# [Job]
Pick out each line below that contains the string "Clitocybe", matching case, and copy those lines.
--- Start Task material ---
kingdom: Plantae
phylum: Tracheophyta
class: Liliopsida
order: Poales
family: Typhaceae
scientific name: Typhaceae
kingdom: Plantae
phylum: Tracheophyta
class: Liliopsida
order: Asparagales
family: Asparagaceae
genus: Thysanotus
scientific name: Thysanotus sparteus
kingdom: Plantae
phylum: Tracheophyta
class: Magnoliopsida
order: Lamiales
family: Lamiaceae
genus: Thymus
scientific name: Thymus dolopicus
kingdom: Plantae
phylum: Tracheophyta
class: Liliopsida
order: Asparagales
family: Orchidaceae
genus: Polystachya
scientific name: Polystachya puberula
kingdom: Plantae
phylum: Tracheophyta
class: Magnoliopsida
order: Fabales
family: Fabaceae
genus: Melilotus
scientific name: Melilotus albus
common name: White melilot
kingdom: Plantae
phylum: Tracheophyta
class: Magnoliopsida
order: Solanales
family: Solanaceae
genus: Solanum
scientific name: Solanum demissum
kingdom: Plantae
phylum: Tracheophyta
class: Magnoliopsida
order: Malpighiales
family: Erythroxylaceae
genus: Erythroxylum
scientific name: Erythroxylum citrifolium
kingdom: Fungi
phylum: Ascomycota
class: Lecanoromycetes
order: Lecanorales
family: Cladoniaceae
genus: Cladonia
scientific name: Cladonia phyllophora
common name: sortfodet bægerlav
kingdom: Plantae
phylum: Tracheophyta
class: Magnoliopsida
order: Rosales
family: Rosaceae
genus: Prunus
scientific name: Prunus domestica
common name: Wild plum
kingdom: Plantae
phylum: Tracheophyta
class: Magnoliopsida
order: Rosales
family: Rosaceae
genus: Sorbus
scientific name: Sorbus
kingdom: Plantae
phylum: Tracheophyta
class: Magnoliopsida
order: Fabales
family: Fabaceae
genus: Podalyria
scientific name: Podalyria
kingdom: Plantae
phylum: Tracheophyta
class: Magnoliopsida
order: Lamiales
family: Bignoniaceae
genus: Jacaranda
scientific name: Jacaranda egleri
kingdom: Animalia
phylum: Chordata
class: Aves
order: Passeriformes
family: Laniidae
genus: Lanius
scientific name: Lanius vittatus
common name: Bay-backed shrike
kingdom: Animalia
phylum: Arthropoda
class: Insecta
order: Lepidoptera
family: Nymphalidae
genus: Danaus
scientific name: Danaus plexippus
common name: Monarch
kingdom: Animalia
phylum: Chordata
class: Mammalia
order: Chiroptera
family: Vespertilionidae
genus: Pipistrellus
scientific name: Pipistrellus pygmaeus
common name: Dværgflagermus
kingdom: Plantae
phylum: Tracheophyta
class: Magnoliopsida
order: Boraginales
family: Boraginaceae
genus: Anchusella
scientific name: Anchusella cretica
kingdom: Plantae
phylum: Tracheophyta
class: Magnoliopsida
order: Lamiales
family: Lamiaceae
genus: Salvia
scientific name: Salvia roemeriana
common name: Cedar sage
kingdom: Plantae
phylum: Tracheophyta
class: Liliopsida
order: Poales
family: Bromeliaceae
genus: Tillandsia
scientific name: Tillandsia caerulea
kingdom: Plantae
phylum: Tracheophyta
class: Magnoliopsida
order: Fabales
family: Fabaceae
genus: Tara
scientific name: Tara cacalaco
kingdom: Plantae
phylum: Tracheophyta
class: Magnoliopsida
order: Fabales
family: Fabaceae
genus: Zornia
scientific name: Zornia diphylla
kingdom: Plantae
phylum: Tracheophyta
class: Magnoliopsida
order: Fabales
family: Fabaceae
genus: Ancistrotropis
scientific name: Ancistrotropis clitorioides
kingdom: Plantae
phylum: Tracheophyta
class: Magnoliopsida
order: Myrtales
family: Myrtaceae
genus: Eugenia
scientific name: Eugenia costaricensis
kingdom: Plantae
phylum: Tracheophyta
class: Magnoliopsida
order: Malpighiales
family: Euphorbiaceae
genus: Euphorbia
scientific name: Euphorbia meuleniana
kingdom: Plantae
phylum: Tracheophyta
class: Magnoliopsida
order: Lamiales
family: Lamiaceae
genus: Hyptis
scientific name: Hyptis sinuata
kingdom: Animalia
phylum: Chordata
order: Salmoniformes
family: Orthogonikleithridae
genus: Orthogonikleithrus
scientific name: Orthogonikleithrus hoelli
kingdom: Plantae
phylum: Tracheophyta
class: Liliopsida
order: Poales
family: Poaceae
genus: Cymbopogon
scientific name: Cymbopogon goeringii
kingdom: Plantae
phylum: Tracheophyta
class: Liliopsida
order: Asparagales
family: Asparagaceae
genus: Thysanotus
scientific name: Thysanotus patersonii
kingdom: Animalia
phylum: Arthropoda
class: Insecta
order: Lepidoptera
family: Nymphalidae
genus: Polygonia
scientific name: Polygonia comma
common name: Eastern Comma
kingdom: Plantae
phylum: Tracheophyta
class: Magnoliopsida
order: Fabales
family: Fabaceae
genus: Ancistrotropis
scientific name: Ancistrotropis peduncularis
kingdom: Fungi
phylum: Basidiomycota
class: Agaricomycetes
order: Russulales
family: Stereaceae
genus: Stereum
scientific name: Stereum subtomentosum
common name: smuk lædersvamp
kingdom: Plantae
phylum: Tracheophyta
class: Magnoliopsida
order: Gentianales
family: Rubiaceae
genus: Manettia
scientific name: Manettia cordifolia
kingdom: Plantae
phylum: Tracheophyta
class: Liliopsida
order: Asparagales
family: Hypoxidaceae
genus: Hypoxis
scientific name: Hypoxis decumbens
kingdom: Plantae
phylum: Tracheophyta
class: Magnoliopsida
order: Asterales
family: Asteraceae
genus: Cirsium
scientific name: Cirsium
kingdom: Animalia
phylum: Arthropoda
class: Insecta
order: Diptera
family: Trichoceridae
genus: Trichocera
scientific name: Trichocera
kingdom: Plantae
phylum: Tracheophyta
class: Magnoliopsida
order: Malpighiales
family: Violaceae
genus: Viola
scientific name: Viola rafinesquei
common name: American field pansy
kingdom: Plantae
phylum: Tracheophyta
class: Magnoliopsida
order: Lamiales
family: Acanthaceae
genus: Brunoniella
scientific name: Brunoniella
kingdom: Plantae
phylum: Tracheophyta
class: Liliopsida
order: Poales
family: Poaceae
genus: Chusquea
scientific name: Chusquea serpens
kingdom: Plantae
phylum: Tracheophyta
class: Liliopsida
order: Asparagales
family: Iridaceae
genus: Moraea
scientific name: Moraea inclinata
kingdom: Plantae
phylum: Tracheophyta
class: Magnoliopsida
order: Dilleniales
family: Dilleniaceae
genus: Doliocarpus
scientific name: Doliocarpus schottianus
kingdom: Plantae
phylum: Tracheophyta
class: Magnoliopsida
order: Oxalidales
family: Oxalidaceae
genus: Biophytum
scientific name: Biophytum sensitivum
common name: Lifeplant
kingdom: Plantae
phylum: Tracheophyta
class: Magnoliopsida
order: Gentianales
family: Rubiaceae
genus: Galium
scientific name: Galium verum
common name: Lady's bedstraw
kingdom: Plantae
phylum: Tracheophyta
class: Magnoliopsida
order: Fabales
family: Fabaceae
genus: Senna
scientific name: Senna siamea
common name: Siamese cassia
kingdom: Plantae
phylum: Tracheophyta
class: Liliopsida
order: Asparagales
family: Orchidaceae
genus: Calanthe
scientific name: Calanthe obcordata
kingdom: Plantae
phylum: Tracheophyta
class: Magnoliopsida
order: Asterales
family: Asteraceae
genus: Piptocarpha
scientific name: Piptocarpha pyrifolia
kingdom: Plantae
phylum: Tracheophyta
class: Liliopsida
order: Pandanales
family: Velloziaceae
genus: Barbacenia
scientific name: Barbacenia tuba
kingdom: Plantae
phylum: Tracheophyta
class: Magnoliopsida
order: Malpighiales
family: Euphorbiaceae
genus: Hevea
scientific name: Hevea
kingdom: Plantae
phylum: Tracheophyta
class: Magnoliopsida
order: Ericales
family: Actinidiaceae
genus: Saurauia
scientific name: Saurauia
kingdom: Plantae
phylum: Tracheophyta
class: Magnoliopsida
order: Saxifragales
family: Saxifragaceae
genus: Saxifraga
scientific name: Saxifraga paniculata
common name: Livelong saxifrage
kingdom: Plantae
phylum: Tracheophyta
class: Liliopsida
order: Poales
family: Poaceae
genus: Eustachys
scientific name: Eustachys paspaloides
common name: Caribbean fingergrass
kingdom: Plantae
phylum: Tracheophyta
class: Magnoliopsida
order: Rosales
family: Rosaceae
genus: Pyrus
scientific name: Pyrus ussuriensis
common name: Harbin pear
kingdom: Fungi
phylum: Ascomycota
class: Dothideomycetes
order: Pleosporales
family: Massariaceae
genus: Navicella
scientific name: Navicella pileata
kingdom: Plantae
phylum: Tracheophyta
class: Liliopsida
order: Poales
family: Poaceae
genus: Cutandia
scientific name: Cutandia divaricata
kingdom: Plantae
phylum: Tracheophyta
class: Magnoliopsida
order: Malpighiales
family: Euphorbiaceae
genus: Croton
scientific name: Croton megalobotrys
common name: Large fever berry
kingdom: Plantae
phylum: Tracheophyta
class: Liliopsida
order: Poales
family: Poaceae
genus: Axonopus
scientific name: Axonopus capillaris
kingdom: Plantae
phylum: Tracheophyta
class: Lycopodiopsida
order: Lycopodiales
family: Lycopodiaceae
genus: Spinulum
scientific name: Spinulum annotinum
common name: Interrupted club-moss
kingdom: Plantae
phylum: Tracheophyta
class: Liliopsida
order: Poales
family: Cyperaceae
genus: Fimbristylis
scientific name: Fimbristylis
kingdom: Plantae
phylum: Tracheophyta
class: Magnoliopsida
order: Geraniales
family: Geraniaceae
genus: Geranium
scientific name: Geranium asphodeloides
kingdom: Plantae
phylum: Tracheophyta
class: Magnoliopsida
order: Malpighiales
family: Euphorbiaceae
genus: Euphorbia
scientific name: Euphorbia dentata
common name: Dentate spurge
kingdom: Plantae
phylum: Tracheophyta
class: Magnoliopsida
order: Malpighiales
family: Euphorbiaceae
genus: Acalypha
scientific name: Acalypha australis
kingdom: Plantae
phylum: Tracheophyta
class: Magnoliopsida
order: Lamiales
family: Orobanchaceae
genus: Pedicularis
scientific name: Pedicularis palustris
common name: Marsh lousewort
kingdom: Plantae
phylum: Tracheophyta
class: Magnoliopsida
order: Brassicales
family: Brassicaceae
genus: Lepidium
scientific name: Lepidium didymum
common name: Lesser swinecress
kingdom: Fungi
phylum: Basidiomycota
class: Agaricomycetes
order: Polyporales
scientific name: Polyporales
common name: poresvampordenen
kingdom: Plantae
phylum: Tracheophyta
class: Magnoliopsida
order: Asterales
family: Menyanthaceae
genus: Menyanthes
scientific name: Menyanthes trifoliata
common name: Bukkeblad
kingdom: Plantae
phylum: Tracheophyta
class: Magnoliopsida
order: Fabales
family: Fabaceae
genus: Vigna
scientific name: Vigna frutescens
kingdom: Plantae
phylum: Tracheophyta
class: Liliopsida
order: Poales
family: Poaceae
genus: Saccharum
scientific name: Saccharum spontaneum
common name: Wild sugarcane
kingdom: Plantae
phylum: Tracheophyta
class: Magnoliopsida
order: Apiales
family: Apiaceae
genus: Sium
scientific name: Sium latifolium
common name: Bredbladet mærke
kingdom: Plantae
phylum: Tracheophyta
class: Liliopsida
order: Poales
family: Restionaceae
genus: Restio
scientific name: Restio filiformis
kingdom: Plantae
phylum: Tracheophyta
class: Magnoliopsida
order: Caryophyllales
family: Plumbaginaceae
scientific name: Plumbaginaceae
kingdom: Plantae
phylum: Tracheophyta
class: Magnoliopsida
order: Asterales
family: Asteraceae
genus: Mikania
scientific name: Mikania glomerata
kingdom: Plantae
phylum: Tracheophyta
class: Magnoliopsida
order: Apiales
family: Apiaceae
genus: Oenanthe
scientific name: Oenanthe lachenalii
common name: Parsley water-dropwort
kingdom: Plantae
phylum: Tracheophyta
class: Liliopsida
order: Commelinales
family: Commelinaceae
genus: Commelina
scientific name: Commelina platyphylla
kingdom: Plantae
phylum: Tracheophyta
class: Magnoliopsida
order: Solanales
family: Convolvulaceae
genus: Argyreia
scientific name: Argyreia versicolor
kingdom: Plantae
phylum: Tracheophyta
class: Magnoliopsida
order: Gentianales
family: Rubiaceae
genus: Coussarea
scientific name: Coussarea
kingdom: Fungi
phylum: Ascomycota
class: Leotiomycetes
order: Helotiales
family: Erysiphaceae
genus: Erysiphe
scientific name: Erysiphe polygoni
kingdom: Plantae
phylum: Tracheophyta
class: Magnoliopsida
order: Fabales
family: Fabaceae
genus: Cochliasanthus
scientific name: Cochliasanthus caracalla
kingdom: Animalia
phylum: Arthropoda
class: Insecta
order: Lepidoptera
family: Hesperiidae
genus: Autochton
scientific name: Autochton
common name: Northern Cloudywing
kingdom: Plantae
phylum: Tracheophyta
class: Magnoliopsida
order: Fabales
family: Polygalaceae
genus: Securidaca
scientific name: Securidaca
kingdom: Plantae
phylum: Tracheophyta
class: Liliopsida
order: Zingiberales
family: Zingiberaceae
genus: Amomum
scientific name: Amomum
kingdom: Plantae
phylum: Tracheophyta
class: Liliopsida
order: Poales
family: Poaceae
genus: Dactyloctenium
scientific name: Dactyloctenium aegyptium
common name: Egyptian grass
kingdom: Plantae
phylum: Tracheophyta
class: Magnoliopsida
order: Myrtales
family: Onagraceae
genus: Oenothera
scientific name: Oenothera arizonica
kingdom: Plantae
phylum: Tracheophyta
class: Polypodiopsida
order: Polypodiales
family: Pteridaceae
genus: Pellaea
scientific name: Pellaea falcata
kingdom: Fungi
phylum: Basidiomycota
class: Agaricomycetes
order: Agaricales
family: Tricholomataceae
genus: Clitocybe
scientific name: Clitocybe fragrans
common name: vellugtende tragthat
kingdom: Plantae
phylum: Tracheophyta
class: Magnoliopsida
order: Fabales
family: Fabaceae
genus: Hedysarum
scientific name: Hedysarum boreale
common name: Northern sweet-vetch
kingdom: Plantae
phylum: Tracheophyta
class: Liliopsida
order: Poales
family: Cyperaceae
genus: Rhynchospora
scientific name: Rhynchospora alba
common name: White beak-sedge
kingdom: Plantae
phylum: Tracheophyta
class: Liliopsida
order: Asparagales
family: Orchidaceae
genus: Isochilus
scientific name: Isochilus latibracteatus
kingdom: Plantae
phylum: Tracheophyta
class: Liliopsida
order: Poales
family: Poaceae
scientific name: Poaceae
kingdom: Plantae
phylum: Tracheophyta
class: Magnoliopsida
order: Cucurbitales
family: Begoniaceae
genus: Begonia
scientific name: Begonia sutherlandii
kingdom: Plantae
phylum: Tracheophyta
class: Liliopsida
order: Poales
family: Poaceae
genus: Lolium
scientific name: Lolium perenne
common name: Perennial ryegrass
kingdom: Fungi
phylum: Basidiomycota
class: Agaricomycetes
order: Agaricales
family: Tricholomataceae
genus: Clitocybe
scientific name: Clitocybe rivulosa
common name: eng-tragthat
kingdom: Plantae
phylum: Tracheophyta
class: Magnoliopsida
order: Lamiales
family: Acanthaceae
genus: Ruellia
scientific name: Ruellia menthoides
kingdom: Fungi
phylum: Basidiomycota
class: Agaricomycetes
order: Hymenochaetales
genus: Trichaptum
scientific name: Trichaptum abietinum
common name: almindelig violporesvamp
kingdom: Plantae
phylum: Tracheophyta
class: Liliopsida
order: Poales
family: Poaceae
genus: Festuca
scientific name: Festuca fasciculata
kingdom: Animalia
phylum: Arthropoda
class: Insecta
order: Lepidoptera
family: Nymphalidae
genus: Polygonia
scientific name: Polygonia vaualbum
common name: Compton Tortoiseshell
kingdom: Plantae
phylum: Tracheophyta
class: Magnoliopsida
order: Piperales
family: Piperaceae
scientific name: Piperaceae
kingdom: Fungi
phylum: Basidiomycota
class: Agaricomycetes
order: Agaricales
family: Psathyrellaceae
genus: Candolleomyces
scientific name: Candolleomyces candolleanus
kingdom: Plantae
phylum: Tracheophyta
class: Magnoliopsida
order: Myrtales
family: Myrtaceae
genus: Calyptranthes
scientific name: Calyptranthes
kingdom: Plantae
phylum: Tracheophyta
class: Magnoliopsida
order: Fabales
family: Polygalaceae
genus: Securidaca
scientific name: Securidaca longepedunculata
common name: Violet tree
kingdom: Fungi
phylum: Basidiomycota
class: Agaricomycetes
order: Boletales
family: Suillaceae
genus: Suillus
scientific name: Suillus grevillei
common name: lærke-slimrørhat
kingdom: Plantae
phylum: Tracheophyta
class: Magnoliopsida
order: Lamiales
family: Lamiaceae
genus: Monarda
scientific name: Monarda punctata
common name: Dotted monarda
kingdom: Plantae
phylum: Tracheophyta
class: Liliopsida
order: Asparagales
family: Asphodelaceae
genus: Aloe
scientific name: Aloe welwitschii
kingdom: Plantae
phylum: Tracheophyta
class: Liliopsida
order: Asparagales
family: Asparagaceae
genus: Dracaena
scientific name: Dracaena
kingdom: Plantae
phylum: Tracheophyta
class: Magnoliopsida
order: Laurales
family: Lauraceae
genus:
--- End Task material ---
# [Response to the task]
genus: Clitocybe
scientific name: Clitocybe fragrans
genus: Clitocybe
scientific name: Clitocybe rivulosa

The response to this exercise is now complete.